Contudo, como qualquer sistema sofisticado, não é imune a falhas. O grande risco é que os problemas iniciais sejam quase silenciosos, manifestando-se apenas de forma subtil antes de comprometerem totalmente a assistência e a segurança.
Resistência do volante
Um dos primeiros sinais é a variação na resistência do volante. Pequenos aumentos ou diminuições de esforço durante manobras ou em diferentes velocidades podem indicar que o motor elétrico ou o sistema de controlo está a reagir de forma irregular. Muitas vezes, estas alterações são intermitentes, tornando-as difíceis de detetar sem atenção cuidadosa.
Outro sintoma são respostas ligeiramente retardadas ou inconsistentes.
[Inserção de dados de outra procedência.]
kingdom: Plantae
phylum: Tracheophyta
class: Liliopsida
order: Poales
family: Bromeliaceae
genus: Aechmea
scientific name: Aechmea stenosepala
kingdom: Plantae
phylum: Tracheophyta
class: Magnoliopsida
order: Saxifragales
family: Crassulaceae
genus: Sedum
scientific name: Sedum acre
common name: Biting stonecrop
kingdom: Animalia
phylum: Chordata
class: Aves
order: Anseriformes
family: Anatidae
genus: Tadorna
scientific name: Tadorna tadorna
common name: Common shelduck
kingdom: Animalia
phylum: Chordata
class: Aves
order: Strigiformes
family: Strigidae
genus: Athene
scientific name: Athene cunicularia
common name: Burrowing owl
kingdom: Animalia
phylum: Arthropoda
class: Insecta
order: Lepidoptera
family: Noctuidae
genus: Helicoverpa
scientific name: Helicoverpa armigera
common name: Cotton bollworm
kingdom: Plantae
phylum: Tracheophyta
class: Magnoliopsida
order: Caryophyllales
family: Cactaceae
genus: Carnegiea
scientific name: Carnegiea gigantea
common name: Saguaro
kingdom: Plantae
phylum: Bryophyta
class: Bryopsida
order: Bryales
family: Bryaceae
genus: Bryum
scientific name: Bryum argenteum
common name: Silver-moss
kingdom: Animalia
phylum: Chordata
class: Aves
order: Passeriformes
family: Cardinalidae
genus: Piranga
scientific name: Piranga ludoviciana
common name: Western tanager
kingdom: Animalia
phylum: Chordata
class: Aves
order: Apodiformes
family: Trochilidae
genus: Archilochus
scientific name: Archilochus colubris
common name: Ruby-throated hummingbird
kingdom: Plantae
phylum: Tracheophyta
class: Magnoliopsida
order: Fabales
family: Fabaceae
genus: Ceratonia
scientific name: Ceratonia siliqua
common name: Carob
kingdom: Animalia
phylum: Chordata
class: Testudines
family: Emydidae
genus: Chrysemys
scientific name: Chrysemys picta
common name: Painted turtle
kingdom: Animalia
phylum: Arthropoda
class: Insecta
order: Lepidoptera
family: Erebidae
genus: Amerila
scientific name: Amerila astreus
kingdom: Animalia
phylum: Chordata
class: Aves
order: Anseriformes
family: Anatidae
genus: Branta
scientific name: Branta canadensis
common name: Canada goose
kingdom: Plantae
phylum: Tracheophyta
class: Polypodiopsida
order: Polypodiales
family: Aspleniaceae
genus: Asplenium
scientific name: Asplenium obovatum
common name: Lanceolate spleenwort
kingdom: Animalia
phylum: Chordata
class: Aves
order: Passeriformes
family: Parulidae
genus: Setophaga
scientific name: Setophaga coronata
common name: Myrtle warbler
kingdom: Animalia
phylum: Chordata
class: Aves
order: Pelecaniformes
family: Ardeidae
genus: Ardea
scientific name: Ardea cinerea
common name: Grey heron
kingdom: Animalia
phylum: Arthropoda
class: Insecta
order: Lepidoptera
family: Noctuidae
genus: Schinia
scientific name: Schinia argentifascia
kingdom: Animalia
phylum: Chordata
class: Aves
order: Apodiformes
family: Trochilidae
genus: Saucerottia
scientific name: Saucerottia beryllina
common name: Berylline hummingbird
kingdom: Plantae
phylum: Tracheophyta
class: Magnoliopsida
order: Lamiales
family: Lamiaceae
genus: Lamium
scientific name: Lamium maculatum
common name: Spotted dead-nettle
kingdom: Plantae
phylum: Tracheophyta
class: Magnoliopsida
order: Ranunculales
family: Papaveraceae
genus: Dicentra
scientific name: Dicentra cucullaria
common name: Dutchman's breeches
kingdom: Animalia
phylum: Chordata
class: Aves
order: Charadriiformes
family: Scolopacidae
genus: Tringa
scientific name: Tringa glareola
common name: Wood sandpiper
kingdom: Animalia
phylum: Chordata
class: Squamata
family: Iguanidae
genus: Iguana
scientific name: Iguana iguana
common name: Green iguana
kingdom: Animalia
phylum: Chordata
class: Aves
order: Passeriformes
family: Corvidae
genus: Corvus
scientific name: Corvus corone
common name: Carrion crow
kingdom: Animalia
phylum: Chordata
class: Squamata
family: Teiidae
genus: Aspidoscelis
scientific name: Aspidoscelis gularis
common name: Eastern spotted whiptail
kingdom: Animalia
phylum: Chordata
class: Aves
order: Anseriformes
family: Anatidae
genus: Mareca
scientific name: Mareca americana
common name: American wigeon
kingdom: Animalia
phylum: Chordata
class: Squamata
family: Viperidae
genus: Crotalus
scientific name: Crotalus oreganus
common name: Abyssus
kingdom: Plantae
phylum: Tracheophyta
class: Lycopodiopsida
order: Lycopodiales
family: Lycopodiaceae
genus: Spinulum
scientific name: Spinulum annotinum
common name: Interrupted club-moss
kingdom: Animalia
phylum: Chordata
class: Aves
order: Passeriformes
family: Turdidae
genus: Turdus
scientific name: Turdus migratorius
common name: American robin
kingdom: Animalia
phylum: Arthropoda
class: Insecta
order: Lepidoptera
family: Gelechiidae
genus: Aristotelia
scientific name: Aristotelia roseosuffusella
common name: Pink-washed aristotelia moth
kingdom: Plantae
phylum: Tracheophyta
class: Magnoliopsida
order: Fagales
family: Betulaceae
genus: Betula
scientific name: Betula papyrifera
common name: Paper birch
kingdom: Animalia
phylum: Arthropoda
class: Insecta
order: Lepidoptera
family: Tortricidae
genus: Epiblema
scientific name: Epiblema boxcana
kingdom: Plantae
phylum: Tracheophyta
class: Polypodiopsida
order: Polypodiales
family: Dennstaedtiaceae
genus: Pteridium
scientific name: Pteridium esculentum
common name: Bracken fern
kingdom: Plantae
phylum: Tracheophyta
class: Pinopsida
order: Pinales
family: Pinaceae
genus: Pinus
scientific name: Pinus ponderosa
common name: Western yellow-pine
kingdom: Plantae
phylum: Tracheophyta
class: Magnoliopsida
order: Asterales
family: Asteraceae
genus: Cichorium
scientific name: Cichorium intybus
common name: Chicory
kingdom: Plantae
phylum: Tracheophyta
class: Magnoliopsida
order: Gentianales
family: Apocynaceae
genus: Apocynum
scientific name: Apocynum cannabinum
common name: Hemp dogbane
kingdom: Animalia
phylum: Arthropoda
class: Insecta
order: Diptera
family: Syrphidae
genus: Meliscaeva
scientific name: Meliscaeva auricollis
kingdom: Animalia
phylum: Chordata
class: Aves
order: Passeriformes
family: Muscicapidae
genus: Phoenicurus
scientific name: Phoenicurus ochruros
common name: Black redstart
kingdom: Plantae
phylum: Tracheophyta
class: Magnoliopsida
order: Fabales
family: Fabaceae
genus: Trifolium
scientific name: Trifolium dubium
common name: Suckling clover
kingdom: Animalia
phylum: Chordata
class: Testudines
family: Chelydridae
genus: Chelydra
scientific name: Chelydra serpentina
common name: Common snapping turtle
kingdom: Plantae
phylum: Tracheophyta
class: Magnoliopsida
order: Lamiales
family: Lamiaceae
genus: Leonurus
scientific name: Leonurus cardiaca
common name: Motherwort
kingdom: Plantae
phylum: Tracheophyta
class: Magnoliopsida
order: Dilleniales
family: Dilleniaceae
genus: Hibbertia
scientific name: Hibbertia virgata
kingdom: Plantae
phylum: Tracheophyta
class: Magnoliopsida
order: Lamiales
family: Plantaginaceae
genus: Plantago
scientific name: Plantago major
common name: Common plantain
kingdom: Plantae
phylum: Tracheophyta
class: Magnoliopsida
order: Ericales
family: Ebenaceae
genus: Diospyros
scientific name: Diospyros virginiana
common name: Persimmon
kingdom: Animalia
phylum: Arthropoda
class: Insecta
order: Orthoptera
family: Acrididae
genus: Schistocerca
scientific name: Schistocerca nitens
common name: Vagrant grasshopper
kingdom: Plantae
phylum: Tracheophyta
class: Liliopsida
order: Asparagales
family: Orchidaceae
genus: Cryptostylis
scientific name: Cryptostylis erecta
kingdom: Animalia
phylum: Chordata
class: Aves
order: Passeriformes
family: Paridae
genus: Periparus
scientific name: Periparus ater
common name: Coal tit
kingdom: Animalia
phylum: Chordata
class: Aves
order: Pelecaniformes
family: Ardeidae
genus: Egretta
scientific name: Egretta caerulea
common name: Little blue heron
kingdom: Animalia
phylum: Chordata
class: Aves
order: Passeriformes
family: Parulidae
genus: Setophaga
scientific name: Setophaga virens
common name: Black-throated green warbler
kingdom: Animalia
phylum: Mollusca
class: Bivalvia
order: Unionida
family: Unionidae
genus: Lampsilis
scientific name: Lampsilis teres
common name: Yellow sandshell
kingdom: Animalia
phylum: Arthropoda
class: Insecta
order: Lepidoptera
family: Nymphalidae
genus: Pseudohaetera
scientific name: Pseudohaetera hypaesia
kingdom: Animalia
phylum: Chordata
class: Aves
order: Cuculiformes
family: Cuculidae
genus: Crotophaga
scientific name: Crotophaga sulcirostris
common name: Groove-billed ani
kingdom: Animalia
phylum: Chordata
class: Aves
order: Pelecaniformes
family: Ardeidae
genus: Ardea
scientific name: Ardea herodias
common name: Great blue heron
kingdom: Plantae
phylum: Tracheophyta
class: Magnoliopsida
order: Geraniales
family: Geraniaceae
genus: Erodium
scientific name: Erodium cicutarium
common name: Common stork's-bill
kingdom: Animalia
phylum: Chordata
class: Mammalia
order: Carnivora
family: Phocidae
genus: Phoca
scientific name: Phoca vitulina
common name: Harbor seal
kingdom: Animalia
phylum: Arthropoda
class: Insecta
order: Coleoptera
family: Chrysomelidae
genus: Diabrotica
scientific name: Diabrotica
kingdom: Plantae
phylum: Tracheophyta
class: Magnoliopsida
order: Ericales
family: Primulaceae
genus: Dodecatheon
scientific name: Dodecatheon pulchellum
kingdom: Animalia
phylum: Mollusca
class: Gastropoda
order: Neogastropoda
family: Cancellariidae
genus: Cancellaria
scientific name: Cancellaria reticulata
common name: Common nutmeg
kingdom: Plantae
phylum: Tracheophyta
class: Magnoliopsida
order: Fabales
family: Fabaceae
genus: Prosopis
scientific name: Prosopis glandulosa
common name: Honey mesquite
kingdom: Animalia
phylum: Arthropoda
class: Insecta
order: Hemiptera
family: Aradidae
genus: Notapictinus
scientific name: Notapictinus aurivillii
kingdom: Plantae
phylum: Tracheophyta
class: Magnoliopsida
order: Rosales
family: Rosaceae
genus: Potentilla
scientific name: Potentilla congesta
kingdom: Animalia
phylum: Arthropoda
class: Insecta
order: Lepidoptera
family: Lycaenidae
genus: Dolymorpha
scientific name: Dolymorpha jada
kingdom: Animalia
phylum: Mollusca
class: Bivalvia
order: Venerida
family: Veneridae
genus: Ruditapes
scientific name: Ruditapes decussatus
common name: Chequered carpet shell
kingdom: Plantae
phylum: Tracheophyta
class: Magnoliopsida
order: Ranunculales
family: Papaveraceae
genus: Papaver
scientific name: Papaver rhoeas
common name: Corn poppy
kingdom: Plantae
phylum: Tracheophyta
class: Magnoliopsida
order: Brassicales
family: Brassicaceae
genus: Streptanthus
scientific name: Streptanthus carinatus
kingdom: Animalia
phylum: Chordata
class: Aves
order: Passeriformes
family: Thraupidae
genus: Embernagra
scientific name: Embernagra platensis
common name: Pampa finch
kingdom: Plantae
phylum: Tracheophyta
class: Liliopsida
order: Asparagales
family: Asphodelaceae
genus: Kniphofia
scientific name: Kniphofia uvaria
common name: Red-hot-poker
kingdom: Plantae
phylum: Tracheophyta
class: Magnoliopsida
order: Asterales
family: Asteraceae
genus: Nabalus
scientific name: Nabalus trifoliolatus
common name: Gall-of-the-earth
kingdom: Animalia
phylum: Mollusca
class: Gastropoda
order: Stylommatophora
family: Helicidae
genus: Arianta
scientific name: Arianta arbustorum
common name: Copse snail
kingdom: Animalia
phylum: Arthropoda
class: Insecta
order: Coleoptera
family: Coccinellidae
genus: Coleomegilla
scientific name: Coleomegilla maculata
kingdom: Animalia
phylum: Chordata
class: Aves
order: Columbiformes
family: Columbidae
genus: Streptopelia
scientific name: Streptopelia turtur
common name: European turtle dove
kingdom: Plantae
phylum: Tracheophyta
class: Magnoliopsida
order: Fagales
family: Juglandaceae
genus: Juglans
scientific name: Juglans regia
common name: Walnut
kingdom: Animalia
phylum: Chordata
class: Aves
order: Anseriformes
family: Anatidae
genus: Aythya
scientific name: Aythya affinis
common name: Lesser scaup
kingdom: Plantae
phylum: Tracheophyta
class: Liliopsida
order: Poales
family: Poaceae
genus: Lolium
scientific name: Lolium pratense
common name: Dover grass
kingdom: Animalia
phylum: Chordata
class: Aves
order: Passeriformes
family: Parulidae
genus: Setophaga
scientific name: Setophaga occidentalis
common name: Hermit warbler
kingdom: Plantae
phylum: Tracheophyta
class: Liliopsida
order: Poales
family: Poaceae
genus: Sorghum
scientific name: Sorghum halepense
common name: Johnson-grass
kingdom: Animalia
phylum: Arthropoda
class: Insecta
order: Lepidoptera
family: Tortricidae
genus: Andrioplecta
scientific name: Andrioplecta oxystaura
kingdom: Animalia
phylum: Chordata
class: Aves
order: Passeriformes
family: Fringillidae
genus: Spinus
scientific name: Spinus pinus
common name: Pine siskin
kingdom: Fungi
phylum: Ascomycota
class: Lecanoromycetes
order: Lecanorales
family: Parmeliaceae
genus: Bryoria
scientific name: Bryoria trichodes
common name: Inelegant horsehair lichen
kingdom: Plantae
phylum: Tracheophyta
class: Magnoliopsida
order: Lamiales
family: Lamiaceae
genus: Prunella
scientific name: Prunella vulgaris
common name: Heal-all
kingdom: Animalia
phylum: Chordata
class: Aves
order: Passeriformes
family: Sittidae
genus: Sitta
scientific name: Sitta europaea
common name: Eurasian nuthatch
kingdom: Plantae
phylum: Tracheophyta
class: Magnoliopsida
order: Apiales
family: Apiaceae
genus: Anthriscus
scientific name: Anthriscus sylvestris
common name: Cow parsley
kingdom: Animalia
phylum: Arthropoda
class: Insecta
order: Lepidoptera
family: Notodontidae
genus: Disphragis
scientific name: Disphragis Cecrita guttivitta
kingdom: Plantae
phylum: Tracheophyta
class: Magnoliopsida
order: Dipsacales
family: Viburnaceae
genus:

Ao virar o volante, pode notar-se um pequeno atraso na reação das rodas ou uma sensação de “elasticidade” no comando, diferente do comportamento habitual. Estes sinais revelam que sensores ou a unidade de controlo eletrónica (ECU) podem estar a enviar ou processar dados de forma incorreta.
Desgaste de componentes
O ruído incomum também pode surgir de forma discreta. Zumbidos ou cliques leves, provenientes do motor elétrico, podem indicar desgaste de componentes internos ou necessidade de manutenção preventiva. Estes sons são, muitas vezes, ignorados, mas antecipam falhas mais sérias.
Alguns veículos apresentam alertas intermitentes no painel, como avisos de direção ou mensagens de manutenção. Mesmo que a assistência ainda funcione, estes sinais não devem ser desvalorizados, pois refletem anomalias que podem evoluir rapidamente.
Verificar conexões
A diferença de comportamento em curvas e manobras é outro indicador. Se o volante não retornar suavemente à posição central ou se notar variações na assistência em função da velocidade, é possível que o sistema esteja a perder consistência. Estas falhas localizam-se, muitas vezes, nos sensores de ângulo, motor elétrico ou na cablagem associada.
A prevenção passa por verificar, regularmente, conexões elétricas, sensores e o próprio motor da direção. Limpar contactos, inspecionar cablagens e garantir que não há sinais de desgaste ou corrosão ajuda a prolongar a vida útil do sistema e evita surpresas.